Dataset items:
————————

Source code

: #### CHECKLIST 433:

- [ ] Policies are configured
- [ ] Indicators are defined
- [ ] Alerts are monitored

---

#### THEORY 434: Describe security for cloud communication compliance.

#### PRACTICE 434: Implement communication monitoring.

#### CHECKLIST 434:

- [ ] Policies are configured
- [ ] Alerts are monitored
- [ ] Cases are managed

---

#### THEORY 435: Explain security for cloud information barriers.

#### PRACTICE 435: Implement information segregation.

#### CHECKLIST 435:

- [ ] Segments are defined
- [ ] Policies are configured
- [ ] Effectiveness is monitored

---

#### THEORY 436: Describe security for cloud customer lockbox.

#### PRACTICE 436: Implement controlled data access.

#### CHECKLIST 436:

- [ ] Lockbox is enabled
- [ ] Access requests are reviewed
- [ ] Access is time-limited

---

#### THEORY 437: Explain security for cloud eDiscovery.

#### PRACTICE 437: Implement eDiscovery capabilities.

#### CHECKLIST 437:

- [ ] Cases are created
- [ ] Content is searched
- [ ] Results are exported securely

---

————————

• _REQUIRED WORK_: Word for word, restate all of the records.

• _EXPECTED OUTPUT_:
Source code

: #### CHECKLIST 433:

- [ ] Policies are configured
- [ ] Indicators are defined
- [ ] Alerts are monitored

---

#### THEORY 434: Describe security for cloud communication compliance.

#### PRACTICE 434: Implement communication monitoring.

#### CHECKLIST 434:

- [ ] Policies are configured
- [ ] Alerts are monitored
- [ ] Cases are managed

---

#### THEORY 435: Explain security for cloud information barriers.

#### PRACTICE 435: Implement information segregation.

#### CHECKLIST 435:

- [ ] Segments are defined
- [ ] Policies are configured
- [ ] Effectiveness is monitored

---

#### THEORY 436: Describe security for cloud customer lockbox.

#### PRACTICE 436: Implement controlled data access.

#### CHECKLIST 436:

- [ ] Lockbox is enabled
- [ ] Access requests are reviewed
- [ ] Access is time-limited

---

#### THEORY 437: Explain security for cloud eDiscovery.

#### PRACTICE 437: Implement eDiscovery capabilities.

#### CHECKLIST 437:

- [ ] Cases are created
- [ ] Content is searched
- [ ] Results are exported securely

---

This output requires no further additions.